[TEXT PROVIDED Boundary: Start]

South Korea To Raise Tax Breaks To Support Chip Industry


The US, China and Japan are investing billions into building their semiconductor chip industry supply chains.

South Korea plans to raise tax breaks to as high as 25%, for big semiconductor companies looking to make significant investments in capital expenditure.

After President Yoon Suk Yeol called for bigger incentives to fuel the critical chip industry, the South Korean government plans to provide a tax credit of 15% to big companies on investments in manufacturing facilities, up from the planned 8% under legislation passed last month, according to a finance ministry statement.

Smaller companies’ capex spending will get a tax break of 25%, up from 16%. The ministry announced that any additional investment in chipmaking in 2023 will get another 10% tax break. The broadened plan, as reported by Bloomberg will be proposed this month. It could reportedly reduce the tax burden on companies by more than $2.8 billion (3.6 trillion won).

Countries such as the US, China and Japan are investing billions into building their semiconductor chip supply chains after the pandemic-driven supply chain bottlenecks highlighted the countries’ interdependence for key electronic components.

South Korea is home to semiconductor chip behemoths such as Samsung Electronics Co. and SK Hynix Inc. Samsung plans to build a $17 billion semiconductor plant in Texas and has floated the possibility of spending almost $200 billion on a series of plants in Austin and Taylor.

With the ongoing tensions between China and the US and the increasing sanctions placed by the US on chip technology exports bound for China, South Korea has been forced to choose between its biggest trade partner – China, and its security ally – the US.

The South Korean President has formed a 13-member special committee to come up with a solution for Seoul to expand its position in the $550 billion global semiconductor industry.

[TEXT PROVIDED Boundary: End]

• [ACTIVITY LIST]:
1. Using the article on South Korea's chip tax breaks, decide whether each statement agrees with it: (a) The government plans a 15% tax credit for big companies on investments in manufacturing facilities, up from a planned 8%. (b) The President formed a 15-member special committee on the semiconductor industry. (c) Samsung plans to build a $17 billion semiconductor plant in Texas. Answer yes or no for each and quote the words of the article that settle it.
2. Retype the stretch of the article on South Korea's chip tax breaks from "Smaller companies’ capex" through "(3.6 trillion won)." without any changes.
3. According to the article on South Korea's chip tax breaks, by how much could the broadened plan reportedly reduce the tax burden on companies?
Rely on the article alone.

[DATA SHOWN Boundary: Start]

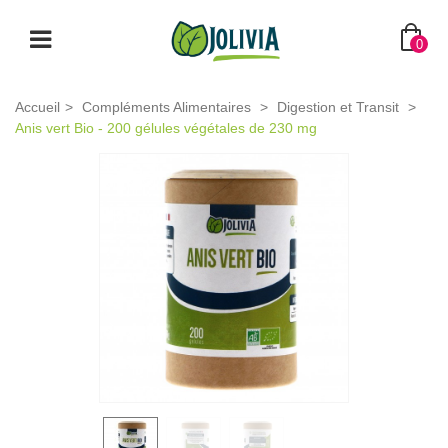
0
Accueil
>
Compléments Alimentaires
>
Digestion et Transit
>
Anis vert Bio - 200 gélules végétales de 230 mg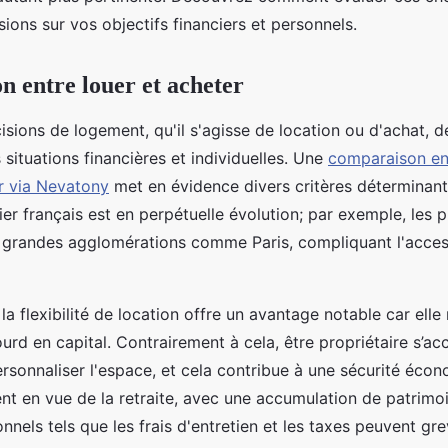
sions sur vos objectifs financiers et personnels.
 entre louer et acheter
isions de logement, qu'il s'agisse de location ou d'achat, 
situations financières et individuelles. Une
comparaison ent
r via Nevatony
met en évidence divers critères déterminants
r français est en perpétuelle évolution; par exemple, les p
 grandes agglomérations comme Paris, compliquant l'acces
la flexibilité de location offre un avantage notable car elle
urd en capital. Contrairement à cela, être propriétaire s’a
ersonnaliser l'espace, et cela contribue à une sécurité éco
t en vue de la retraite, avec une accumulation de patrimoi
onnels tels que les frais d'entretien et les taxes peuvent gr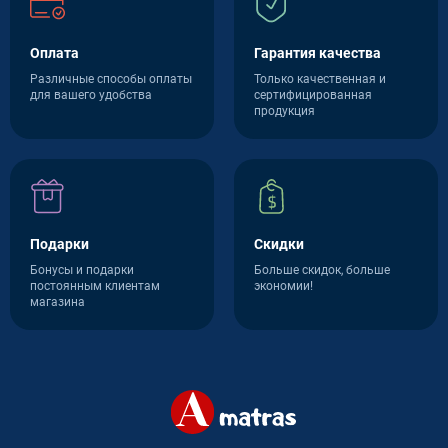
Оплата
Гарантия качества
Различные способы оплаты
Только качественная и
для вашего удобства
сертифицированная
продукция
Подарки
Скидки
Бонусы и подарки
Больше скидок, больше
постоянным клиентам
экономии!
магазина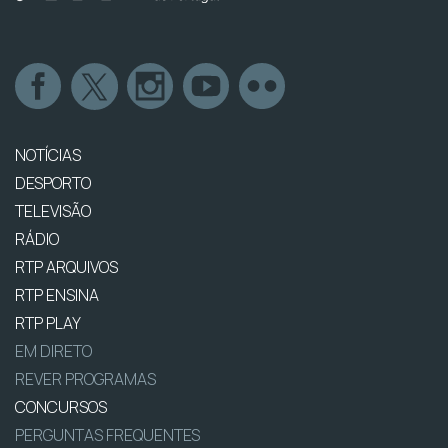
NOTÍCIAS
DESPORTO
TELEVISÃO
RÁDIO
RTP ARQUIVOS
RTP ENSINA
RTP PLAY
EM DIRETO
REVER PROGRAMAS
CONCURSOS
PERGUNTAS FREQUENTES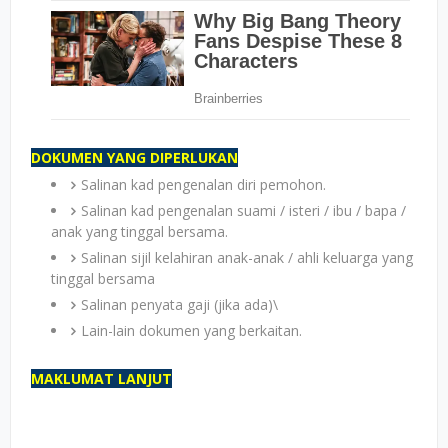
DOKUMEN YANG DIPERLUKAN
Salinan kad pengenalan diri pemohon.
Salinan kad pengenalan suami / isteri / ibu / bapa /
anak yang tinggal bersama.
Salinan sijil kelahiran anak-anak / ahli keluarga yang
tinggal bersama
Salinan penyata gaji (jika ada)\
Lain-lain dokumen yang berkaitan.
MAKLUMAT LANJUT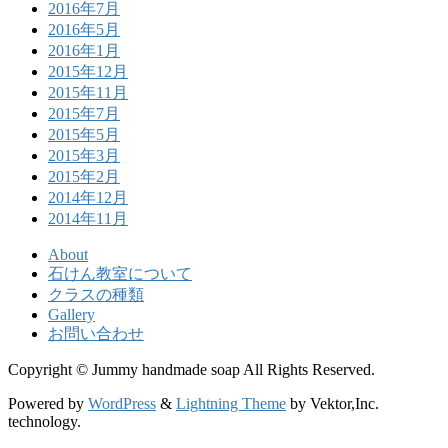
2016年7月
2016年5月
2016年1月
2015年12月
2015年11月
2015年7月
2015年5月
2015年3月
2015年2月
2014年12月
2014年11月
About
石けん教室について
クラスの種類
Gallery
お問い合わせ
Copyright © Jummy handmade soap All Rights Reserved.
Powered by
WordPress
&
Lightning Theme
by Vektor,Inc.
technology.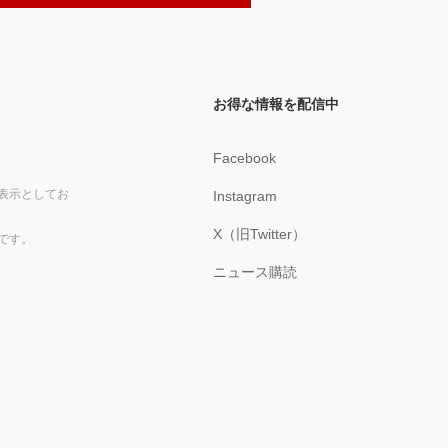
お得な情報を配信中
Facebook
表示としてお
Instagram
X（旧Twitter）
です。
ニュース購読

[DATA SHOWN Boundary: End]

• [RESPONSES IN ORDER]:
1.
(a) Yes: "the South Korean government plans to provide a tax credit of 15% to big companies on investments in manufacturing facilities, up from the planned 8% under legislation passed last month"
(b) No: "The South Korean President has formed a 13-member special committee"
(c) Yes: "Samsung plans to build a $17 billion semiconductor plant in Texas"

2.
Smaller companies’ capex spending will get a tax break of 25%, up from 16%. The ministry announced that any additional investment in chipmaking in 2023 will get another 10% tax break. The broadened plan, as reported by Bloomberg will be proposed this month. It could reportedly reduce the tax burden on companies by more than $2.8 billion (3.6 trillion won).

3. By more than $2.8 billion (3.6 trillion won).